Kachris compared InAccel to VMware / Kubernetes or Run.ai / Bitfusion for the FPGA world. He also claimed that InAccel makes FPGA easier for software developers. He also noted that FPGA vendors such as Intel and Xilinx have recognized the importance of a strong ecosystem and formed strong alliances to help expand their ecosystem:
“It seems that cloud providers will have to provide a diverse and heterogeneous infrastructure as different platforms have pros and cons. Most of these providers provide fully heterogeneous resources (CPUS, GPUS, FPGAs and dedicated accelerators) so users can choose the optimal resource.
Several cloud providers, such as AWS and Alibaba, have begun to implement FPGAs because they see the potential benefits. However, FPGA deployment is still challenging as users need to know the FPGA tool flow. We enable software developers to get all the benefits of FPGAs using well-known PaaS and SaaS models and high-level frameworks (Spark, Skcikit-learning, Keras), making FPGAs implementation in the cloud much easier. “
Hedge your bets
It takes more than fast chips to be a leader in this field. Economics is one aspect that potential users need to consider, ecosystem and software are another. Taking everything into account, it seems that Nvidia is still ahead of the competition.

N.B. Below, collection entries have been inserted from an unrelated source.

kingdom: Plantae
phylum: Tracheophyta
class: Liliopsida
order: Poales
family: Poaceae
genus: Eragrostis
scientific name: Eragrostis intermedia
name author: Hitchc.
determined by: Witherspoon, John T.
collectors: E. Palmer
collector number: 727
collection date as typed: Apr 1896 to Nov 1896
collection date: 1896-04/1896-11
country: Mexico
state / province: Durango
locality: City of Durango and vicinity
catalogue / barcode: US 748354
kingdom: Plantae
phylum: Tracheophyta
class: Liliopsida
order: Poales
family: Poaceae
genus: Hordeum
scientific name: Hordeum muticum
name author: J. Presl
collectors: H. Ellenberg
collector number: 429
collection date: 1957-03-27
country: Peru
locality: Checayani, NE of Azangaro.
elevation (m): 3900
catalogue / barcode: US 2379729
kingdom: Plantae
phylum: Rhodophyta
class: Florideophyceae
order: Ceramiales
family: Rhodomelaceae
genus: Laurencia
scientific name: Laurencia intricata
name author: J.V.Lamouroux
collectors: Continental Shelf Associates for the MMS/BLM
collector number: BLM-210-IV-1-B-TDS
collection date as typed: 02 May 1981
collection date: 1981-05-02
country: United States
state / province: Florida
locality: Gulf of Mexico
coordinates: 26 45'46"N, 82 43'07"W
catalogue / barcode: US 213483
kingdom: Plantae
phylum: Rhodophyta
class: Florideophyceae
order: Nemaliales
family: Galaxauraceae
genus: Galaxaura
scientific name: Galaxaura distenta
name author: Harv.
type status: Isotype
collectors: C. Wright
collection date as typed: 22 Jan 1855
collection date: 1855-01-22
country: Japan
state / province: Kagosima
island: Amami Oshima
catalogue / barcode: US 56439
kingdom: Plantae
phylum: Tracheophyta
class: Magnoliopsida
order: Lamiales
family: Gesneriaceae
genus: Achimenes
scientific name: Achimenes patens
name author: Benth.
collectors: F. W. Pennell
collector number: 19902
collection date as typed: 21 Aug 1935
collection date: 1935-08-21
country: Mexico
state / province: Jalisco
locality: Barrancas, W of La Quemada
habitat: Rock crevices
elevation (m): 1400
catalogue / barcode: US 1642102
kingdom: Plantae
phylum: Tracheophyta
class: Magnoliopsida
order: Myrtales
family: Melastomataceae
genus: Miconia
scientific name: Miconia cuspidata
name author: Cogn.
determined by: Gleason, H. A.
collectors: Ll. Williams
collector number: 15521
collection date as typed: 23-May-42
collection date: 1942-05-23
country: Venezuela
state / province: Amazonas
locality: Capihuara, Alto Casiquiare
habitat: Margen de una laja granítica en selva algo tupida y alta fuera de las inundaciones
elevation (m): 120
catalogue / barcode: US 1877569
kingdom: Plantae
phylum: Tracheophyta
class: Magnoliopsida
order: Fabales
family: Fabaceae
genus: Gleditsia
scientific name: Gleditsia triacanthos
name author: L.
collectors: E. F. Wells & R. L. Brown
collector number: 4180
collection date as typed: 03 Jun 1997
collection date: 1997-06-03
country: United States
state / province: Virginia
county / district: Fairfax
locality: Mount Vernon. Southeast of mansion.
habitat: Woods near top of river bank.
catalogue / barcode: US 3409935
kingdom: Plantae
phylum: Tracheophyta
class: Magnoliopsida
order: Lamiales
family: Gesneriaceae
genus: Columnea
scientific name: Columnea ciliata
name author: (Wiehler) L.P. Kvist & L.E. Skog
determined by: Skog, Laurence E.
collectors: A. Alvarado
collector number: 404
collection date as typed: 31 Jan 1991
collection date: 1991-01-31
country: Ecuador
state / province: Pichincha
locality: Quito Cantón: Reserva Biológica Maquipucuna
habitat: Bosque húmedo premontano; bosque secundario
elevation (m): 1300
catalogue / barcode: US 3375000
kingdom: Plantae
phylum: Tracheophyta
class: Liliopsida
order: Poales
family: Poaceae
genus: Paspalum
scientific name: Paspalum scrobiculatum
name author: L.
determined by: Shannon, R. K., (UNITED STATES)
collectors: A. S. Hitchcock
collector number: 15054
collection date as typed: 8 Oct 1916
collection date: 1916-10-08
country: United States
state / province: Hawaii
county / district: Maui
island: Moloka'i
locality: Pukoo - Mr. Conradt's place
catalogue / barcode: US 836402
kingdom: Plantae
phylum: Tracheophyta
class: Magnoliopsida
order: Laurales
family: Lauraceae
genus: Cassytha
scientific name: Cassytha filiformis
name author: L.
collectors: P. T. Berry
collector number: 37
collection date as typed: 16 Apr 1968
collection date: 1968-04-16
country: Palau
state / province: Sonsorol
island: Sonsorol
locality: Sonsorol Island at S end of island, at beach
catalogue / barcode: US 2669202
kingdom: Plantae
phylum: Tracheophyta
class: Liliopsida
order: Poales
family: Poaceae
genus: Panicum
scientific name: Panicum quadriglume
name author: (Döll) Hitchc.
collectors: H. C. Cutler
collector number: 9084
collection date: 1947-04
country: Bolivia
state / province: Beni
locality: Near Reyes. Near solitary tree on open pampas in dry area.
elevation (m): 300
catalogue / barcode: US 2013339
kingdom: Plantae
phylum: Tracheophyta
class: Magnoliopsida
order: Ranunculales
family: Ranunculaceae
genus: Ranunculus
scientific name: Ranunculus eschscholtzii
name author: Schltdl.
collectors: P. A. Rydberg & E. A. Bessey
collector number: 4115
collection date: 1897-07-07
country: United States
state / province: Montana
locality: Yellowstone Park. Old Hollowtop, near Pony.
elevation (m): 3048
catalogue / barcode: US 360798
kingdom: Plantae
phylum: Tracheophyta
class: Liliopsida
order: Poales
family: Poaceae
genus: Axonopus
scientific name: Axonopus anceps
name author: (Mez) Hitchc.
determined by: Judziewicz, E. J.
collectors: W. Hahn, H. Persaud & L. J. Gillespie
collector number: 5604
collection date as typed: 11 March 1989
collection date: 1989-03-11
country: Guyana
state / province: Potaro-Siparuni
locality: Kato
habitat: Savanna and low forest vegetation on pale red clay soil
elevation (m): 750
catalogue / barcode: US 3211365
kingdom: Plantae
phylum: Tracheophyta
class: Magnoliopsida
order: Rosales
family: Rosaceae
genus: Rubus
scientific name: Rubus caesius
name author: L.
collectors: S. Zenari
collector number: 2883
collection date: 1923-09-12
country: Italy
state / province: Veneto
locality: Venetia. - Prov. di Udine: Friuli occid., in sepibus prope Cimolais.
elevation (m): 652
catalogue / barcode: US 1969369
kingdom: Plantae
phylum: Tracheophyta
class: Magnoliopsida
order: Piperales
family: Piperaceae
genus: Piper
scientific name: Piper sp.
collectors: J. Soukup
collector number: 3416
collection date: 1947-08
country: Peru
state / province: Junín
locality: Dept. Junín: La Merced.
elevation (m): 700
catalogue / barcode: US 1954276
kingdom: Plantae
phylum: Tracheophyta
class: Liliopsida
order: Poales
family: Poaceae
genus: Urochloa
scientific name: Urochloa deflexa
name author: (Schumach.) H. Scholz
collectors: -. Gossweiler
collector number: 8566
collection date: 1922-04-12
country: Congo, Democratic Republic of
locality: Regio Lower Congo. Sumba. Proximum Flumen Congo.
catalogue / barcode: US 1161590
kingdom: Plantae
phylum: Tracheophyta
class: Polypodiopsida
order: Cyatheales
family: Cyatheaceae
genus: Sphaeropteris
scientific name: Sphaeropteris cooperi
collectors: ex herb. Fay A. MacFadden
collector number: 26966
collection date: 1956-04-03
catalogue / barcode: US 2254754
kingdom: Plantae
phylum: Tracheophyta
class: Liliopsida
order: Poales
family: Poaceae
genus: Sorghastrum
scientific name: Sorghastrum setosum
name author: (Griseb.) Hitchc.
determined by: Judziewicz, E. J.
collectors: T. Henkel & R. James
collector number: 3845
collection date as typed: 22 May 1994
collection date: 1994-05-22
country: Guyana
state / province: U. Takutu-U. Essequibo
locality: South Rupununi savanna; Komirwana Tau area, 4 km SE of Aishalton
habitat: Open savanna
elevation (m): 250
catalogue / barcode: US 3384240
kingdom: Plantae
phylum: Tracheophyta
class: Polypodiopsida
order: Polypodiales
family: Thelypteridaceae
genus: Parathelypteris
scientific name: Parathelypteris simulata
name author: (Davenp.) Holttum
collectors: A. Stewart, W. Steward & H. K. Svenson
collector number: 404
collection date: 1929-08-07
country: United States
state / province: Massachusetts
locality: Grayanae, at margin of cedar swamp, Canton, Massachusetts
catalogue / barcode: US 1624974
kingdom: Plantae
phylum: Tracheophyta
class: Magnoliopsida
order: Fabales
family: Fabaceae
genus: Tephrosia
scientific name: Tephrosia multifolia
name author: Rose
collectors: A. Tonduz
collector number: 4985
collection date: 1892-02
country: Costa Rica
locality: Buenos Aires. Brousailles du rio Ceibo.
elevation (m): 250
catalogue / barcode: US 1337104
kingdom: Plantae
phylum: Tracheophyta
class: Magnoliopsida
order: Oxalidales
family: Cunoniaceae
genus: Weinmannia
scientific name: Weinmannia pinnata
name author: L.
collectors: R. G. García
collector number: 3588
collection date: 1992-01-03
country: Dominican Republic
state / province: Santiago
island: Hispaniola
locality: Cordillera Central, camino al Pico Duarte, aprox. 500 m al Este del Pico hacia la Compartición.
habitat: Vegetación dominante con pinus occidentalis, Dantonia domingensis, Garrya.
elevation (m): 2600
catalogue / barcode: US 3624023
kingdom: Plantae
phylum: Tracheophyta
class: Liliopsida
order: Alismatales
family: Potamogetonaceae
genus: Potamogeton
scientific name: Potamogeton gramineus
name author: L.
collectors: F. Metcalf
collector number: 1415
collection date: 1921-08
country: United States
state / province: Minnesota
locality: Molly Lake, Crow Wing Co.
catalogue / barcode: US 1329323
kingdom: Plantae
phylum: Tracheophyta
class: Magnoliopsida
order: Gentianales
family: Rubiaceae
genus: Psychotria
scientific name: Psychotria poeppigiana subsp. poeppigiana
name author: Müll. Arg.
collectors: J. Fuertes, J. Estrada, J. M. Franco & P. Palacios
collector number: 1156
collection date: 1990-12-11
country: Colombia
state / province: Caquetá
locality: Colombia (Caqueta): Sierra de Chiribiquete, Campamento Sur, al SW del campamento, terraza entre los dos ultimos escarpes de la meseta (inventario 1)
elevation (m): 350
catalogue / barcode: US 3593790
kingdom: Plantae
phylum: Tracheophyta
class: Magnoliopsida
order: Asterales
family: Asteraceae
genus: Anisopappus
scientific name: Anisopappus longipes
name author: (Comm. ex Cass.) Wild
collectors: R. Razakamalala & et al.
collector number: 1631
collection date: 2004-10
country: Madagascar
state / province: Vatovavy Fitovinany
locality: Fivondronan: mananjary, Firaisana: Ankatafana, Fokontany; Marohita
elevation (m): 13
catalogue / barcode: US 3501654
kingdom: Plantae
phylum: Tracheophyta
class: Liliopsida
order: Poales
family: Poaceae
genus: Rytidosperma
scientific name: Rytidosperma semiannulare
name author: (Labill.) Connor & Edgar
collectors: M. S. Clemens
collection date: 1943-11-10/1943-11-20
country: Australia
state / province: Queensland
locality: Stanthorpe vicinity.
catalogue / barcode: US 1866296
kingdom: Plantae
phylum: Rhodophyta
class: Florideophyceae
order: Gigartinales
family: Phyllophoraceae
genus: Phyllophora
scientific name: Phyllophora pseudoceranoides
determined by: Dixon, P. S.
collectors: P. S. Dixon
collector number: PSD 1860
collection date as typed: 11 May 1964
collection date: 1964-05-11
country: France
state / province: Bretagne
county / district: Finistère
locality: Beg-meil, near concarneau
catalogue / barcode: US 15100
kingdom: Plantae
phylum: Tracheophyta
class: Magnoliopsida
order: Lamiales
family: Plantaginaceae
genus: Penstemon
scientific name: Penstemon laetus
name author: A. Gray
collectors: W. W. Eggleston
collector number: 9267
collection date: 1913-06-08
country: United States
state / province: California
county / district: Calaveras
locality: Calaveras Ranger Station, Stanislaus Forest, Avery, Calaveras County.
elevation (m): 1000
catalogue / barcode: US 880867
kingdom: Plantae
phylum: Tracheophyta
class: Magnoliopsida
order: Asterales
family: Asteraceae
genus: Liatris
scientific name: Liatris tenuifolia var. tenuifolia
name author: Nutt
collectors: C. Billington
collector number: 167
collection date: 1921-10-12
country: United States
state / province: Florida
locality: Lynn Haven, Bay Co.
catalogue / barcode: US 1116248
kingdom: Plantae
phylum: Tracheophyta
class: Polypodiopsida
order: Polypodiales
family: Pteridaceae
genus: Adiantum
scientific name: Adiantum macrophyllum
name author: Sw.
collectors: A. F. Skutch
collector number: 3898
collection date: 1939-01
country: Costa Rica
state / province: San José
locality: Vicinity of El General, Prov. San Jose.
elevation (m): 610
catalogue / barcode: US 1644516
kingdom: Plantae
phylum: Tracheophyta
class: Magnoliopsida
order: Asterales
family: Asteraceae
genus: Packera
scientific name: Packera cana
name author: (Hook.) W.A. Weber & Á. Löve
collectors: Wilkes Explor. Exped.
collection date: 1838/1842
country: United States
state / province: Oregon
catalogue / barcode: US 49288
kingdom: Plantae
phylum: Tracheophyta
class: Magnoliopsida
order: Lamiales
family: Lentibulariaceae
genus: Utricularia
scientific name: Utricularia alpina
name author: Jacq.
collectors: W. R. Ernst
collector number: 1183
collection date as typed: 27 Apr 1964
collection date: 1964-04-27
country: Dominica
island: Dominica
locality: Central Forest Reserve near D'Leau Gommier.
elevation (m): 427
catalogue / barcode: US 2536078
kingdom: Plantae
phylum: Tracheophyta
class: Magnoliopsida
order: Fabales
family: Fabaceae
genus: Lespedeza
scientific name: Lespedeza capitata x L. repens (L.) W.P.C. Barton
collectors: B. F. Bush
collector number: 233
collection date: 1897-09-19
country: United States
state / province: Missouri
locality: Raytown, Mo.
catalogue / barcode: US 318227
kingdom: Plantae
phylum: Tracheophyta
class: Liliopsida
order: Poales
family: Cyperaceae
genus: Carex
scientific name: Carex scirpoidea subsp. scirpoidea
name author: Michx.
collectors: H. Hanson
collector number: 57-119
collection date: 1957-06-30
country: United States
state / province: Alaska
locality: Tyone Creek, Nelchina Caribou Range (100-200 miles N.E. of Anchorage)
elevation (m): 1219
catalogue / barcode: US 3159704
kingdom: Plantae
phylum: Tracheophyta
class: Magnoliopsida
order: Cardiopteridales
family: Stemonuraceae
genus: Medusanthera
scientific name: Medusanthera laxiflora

However, it is also interesting to note that this is starting to look less and less like a monoculture. Innovation comes from different places and in different shapes and forms. This is something that Nvidia’s Albums also acknowledged. And this is certainly something that cloud providers, server vendors, and application builders seem to be aware of.
Uncovering one’s bet in the AI chip market can be the smart thing to do.